- **EXERCISE TEXT**:
---
Venerable, Valuable Volumes

With its muted hues and pine floorboards, the store resembles a medieval library with a blinking Apple iMac on the counter. Inventory at James and Devon Gray Booksellers ranges from early editions of Machiavelli’s The Prince and Robert Burton’s The Anatomy of Melancholy to a book of hours, a 200-page, personal devotional volume from 1380, for which the Grays are asking $185,000.

The couple founded their Harvard Square business when Devon Gray, A.L.B. ’92, G ’92, was still working on her bachelor’s degree in the Harvard Extension School. They trade exclusively in volumes printed before 1700, an unusual niche in which scarcity and the literary desires of wealthy collectors generally dictate prices. These old books are hardly delicate. With their thick leather covers and acid-free paper, they endure as long as they’re kept dry and out of direct sun.

The Grays once owned a book that had escaped the devastating 1764 fire that destroyed Harvard’s original library. It was the third volume of a history of England that one Thomas Bannister had bequeathed to the College more than five decades before the blaze. When Devon Gray bought the book, she noticed it was an “odd volume,” missing its mates, and bore a startling inscription on the front endpaper: “Bibliothecae Harv; Lib; 1709 22;1;8,” the Harvard shelf number. The book had either been stolen, checked out, or gone missing at the time of the fire.

“With a check at the Harvard Archives, I was able to view the original manuscript records,” Devon says. “My book had been checked out of the library at the time of the fire, and thereby survived. Now that volume is back at Houghton [Harvard’s rare-book library], where it belongs.”

Antiquarian bookselling is a handshake business among trusted merchants. The Grays acquire everything they deal in from Western Europe, and first offer every item to the national library of its country of origin. Books arrive at their Arrow Street emporium via bonded international courier. (Interpol has all but stamped out any black market in rare, old books; each volume comes with a mini-passport detailing its provenance.)

 Sixteen years ago, Roger Stoddard, then curator of rare books at the Harvard College Library, challenged Devon, who was studying English with him, to go into the business. “He romanticized the good old days of bookselling,” James recalls, “and asked, ‘Why can’t we do that now?’”

When Devon—inspired by Stoddard and the curator of manuscripts, Rodney Dennis—began scouring auctions and book fairs on weekends to create a collection, bankrolled by about $8,000 in borrowed start-up capital, James was still working in industrial equipment sales. But soon she was reselling her acquisitions to Houghton and to other universities’ rare-book collections. Once the shop opened, James, who trained in anthropology and is something of an autodidact, worked mainly in the store while Devon focused on the catalogs and book repair.

Their worldwide clientele includes plenty of Harvard alumni and faculty. The Grays hire undergraduates for jobs in the store and use graduate students as overseas book scouts. Customers such as professor of the history of science Mario Biagioli and Baird professor of history Mark Kishlansky use the shop for research and updates about what is on market. Harvard librarians like Peter Accardo, the acquisitions bibliographer at Houghton, stop by for a sense of what they should be buying; he says the shop “is a very important asset to our acquisition team.”

Intricate thumbnail book descriptions—critical to the bookseller’s trade—distinguish the 30 or so artful catalogs the Grays have published (available at graybooksellers.com). Their largest thematic compendium to date, a forthcoming 150-page volume of poetic works, offers texts by Chaucer, Shakespeare, Donne, and Milton.

Today James still runs the store and Devon handles bookbinding and repairs. She tends to the artifacts with animal-hide glue and wheat paste, leather, unbleached linen thread, and a paring knife. “A book is an object,” she points out, “though the importance of the book is the text.”

~Shaun Sutner

Shaun Sutner is a reporter for the Worcester Telegram & Gazette.
---
[Collected data]

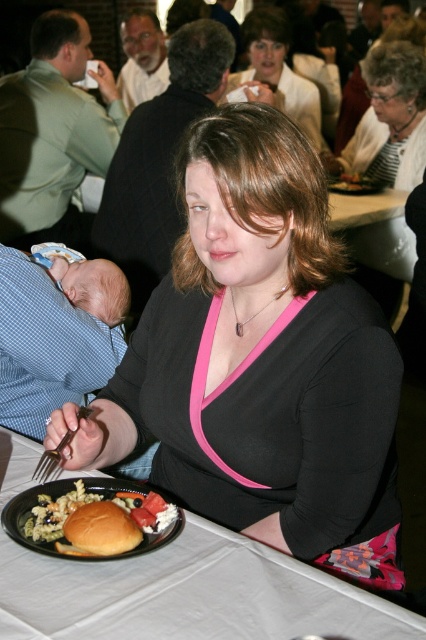
Can you confirm if brown bread at lower left is thinner than matte plastic fork at upper center?

No, brown bread at lower left is not thinner than matte plastic fork at upper center.

Does brown bread at lower left appear under matte plastic fork at upper center?

Correct, brown bread at lower left is located below matte plastic fork at upper center.

Measure the distance between point (134, 481) and camera.

A distance of 1.48 meters exists between point (134, 481) and camera.

This screenshot has width=426, height=640. I want to click on brown bread at lower left, so click(69, 506).

Can you confirm if black matte shirt at center is thinner than golden bread roll at plate center?

In fact, black matte shirt at center might be wider than golden bread roll at plate center.

Is point (204, 330) positioned before point (118, 509)?

No, (204, 330) is further to viewer.

Where is `black matte shirt at center`? The image size is (426, 640). black matte shirt at center is located at coordinates (259, 358).

Can you confirm if matte black shirt at center is shorter than silver metallic fork at lower left?

Incorrect, matte black shirt at center's height does not fall short of silver metallic fork at lower left's.

Between point (244, 22) and point (55, 449), which one is positioned in front?

Point (55, 449)

Is point (290, 90) closer to viewer compared to point (68, 435)?

That is False.

You are a GUI agent. You are given a task and a screenshot of the screen. Output one action in this format:
    pyautogui.click(x=<x>, y=<y>)
    Task: Click on the matte black shirt at center
    Image resolution: width=426 pixels, height=640 pixels.
    Given the screenshot: What is the action you would take?
    coord(279,70)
---
- **TASK BRIEF**:
Can you extract the passage of the rare-book shop article starting with "Venerable, Valuable Volumes" and going on through "are asking $185,000.", word for word?

- **EXERCISE OUTPUT**:
Venerable, Valuable Volumes

With its muted hues and pine floorboards, the store resembles a medieval library with a blinking Apple iMac on the counter. Inventory at James and Devon Gray Booksellers ranges from early editions of Machiavelli’s The Prince and Robert Burton’s The Anatomy of Melancholy to a book of hours, a 200-page, personal devotional volume from 1380, for which the Grays are asking $185,000.